Dataset items

▽

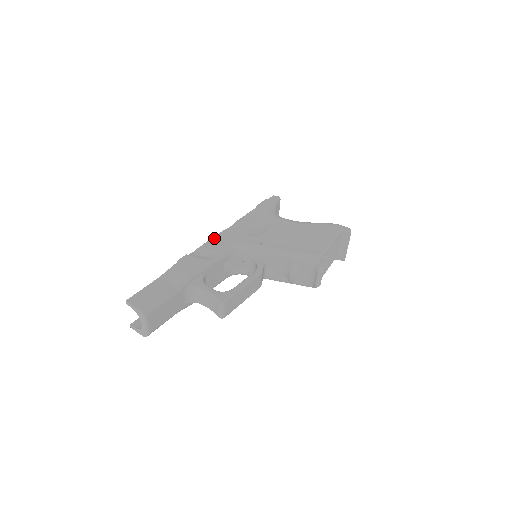
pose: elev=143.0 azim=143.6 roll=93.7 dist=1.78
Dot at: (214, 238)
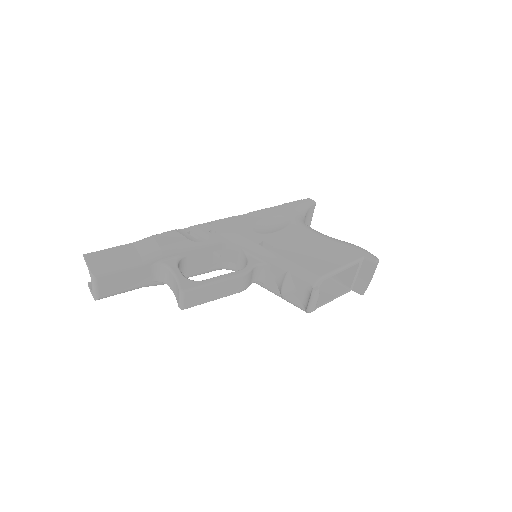
Dot at: (214, 221)
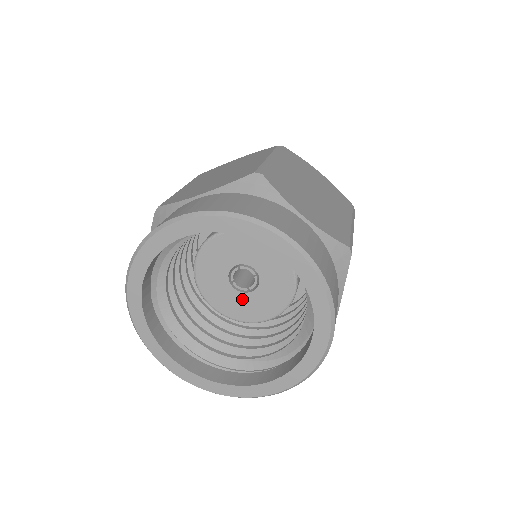
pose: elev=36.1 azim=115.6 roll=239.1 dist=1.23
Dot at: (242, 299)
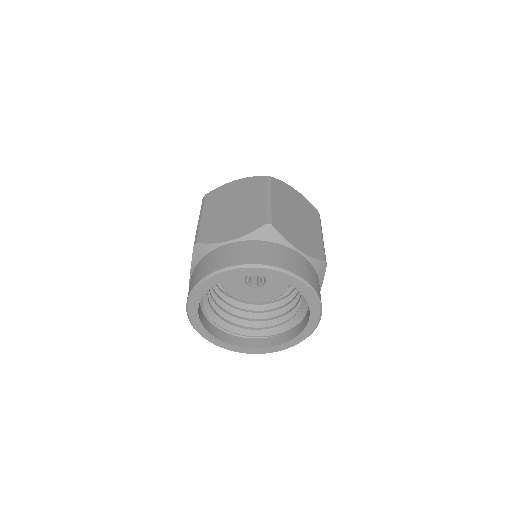
Dot at: (253, 291)
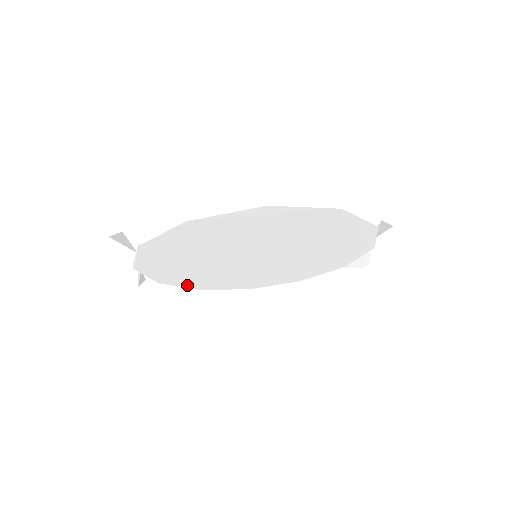
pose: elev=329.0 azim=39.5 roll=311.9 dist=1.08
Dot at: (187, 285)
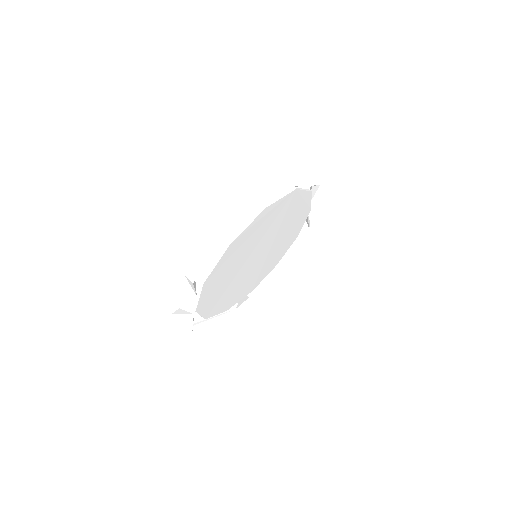
Dot at: (219, 311)
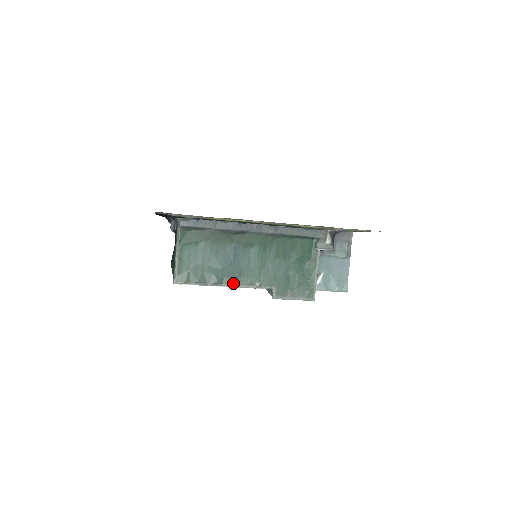
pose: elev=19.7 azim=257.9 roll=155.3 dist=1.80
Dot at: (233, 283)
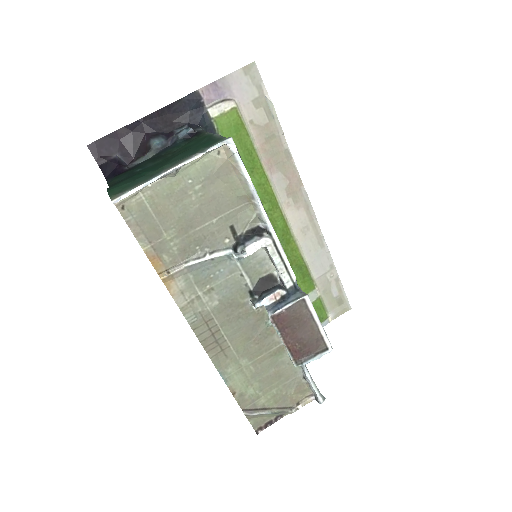
Dot at: (272, 230)
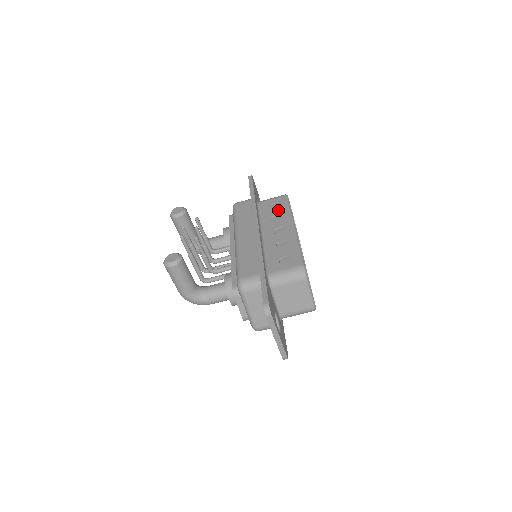
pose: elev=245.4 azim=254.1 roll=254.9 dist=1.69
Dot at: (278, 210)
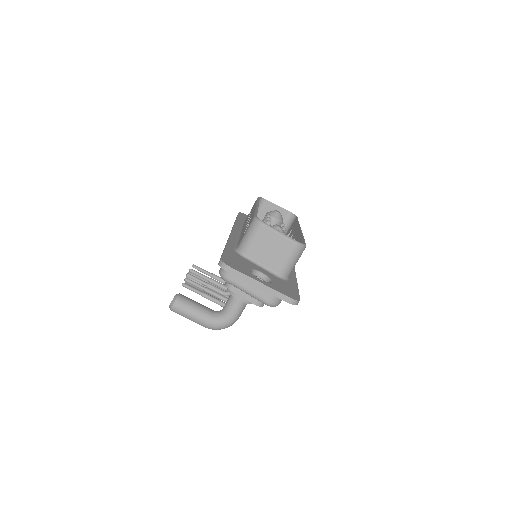
Dot at: (251, 210)
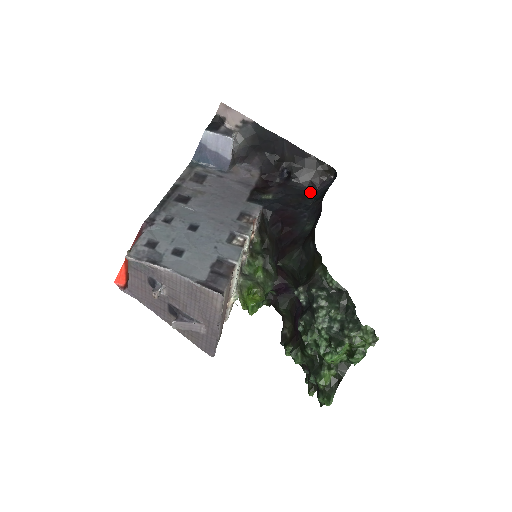
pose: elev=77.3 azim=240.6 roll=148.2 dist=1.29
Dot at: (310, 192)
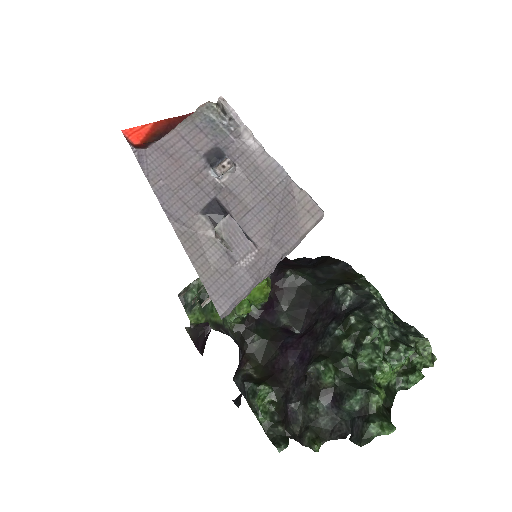
Dot at: occluded
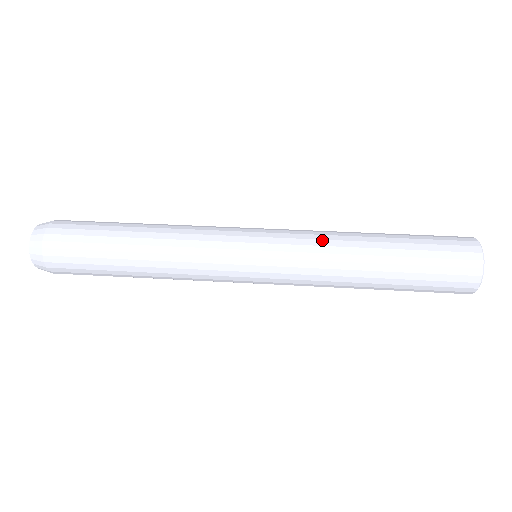
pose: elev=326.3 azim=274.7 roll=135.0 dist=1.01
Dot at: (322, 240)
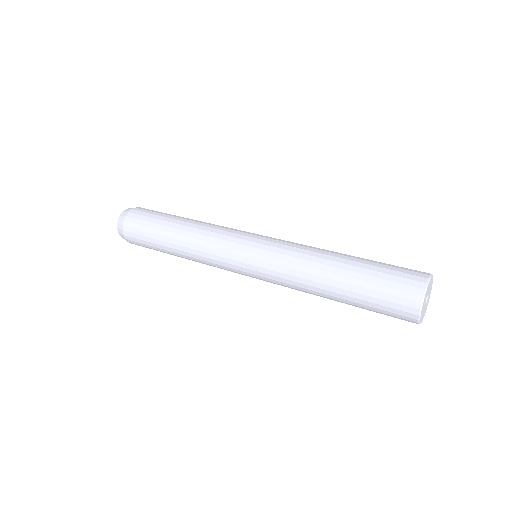
Dot at: (291, 270)
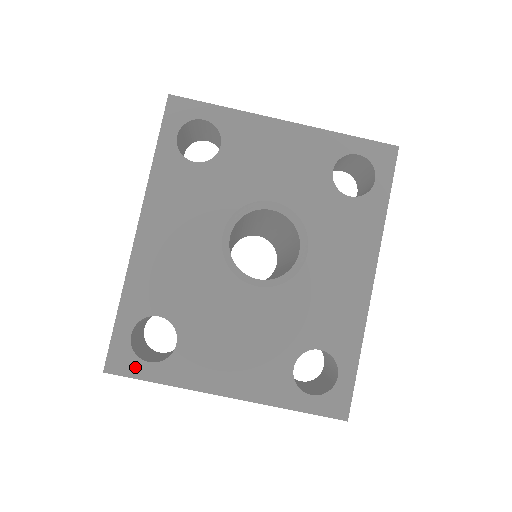
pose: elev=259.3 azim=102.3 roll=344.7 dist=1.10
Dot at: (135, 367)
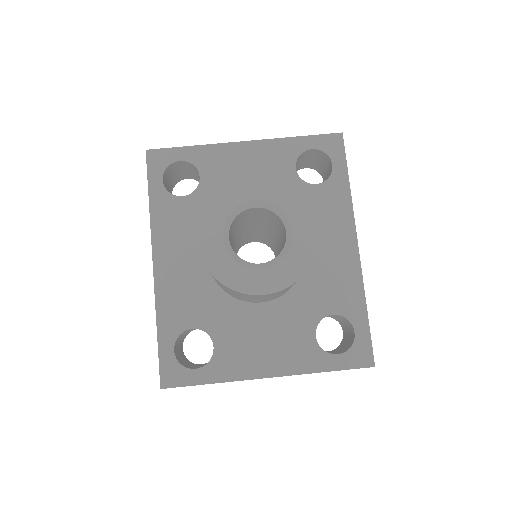
Dot at: (185, 376)
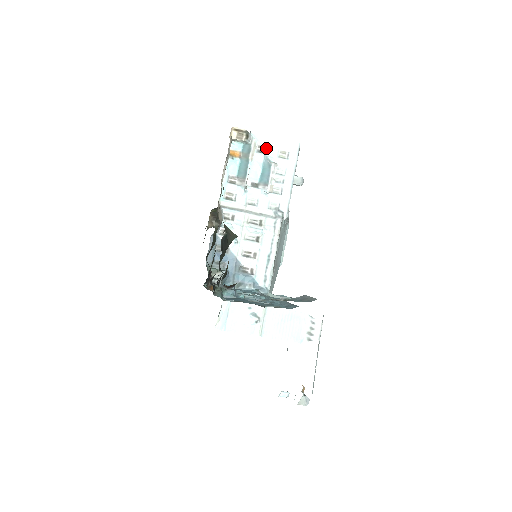
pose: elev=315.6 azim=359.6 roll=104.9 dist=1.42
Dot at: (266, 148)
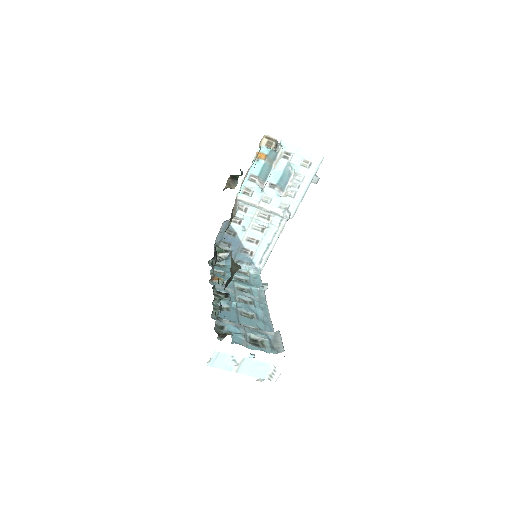
Dot at: (291, 155)
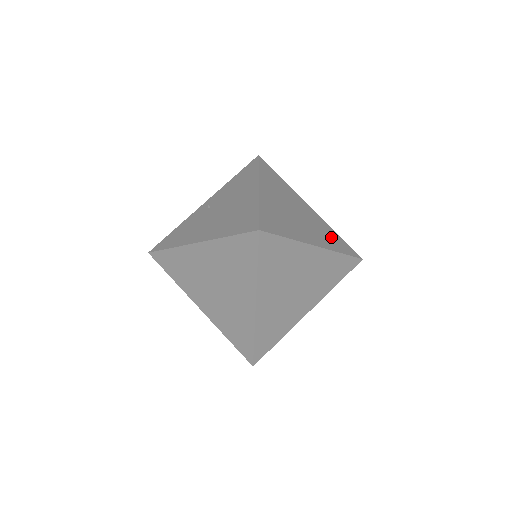
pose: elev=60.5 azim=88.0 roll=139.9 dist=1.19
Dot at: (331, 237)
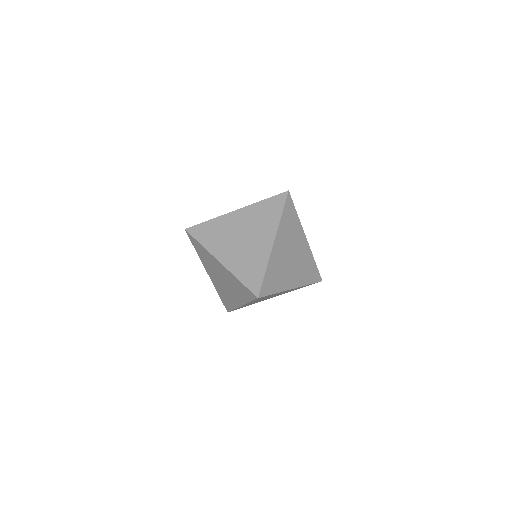
Dot at: (308, 270)
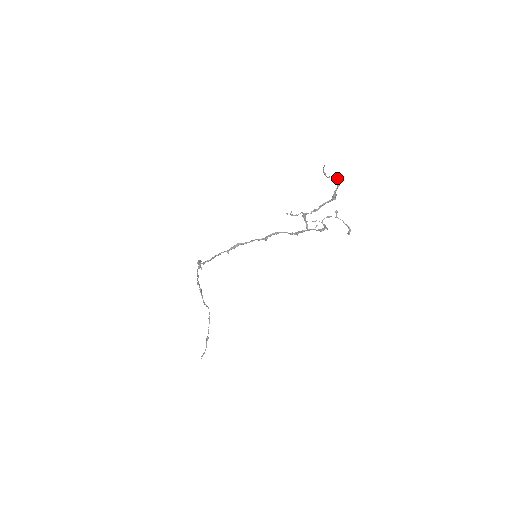
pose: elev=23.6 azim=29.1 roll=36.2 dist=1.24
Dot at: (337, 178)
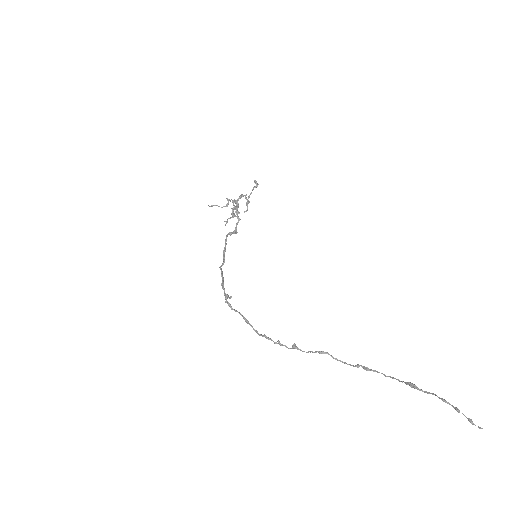
Dot at: (226, 204)
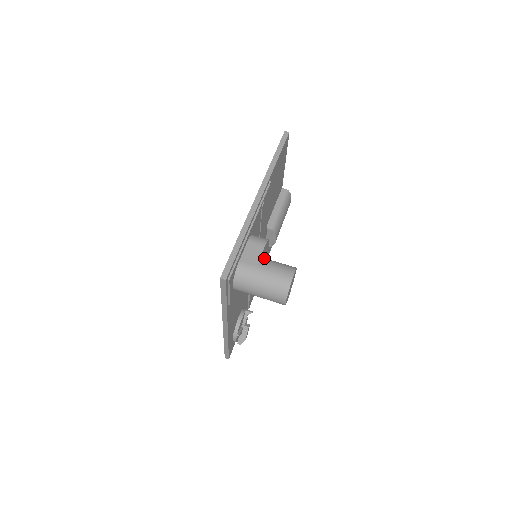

△

> **What is expected**
Reproduce all of the data above word for word, from the first line through the last, omitting the pictures.

> **Answer for the task**
pose: elev=143.0 azim=143.6 roll=93.7 dist=1.78
Dot at: (214, 238)
Dot at: (214, 221)
pose: elev=36.1 azim=115.6 roll=239.1 dist=1.23
Dot at: (242, 299)
Dot at: (253, 291)
pose: elev=329.0 azim=39.5 roll=311.9 dist=1.08
Dot at: (187, 285)
Dot at: (219, 311)
pose: elev=19.7 azim=257.9 roll=155.3 dist=1.80
Dot at: (233, 283)
Dot at: (272, 230)
pose: elev=245.4 azim=254.1 roll=254.9 dist=1.69
Dot at: (278, 210)
Dot at: (251, 210)
pose: elev=77.3 azim=240.6 roll=148.2 dist=1.29
Dot at: (310, 192)
Dot at: occluded
pose: elev=326.3 azim=274.7 roll=135.0 dist=1.01
Dot at: (322, 240)
Dot at: (291, 270)
pose: elev=259.3 azim=102.3 roll=344.7 dist=1.10
Dot at: (135, 367)
Dot at: (185, 376)
pose: elev=315.6 azim=359.6 roll=104.9 dist=1.42
Dot at: (266, 148)
Dot at: (291, 155)
pose: elev=60.5 azim=88.0 roll=139.9 dist=1.19
Dot at: (331, 237)
Dot at: (308, 270)
pose: elev=23.6 azim=29.1 roll=36.2 dist=1.24
Dot at: (337, 178)
Dot at: (226, 204)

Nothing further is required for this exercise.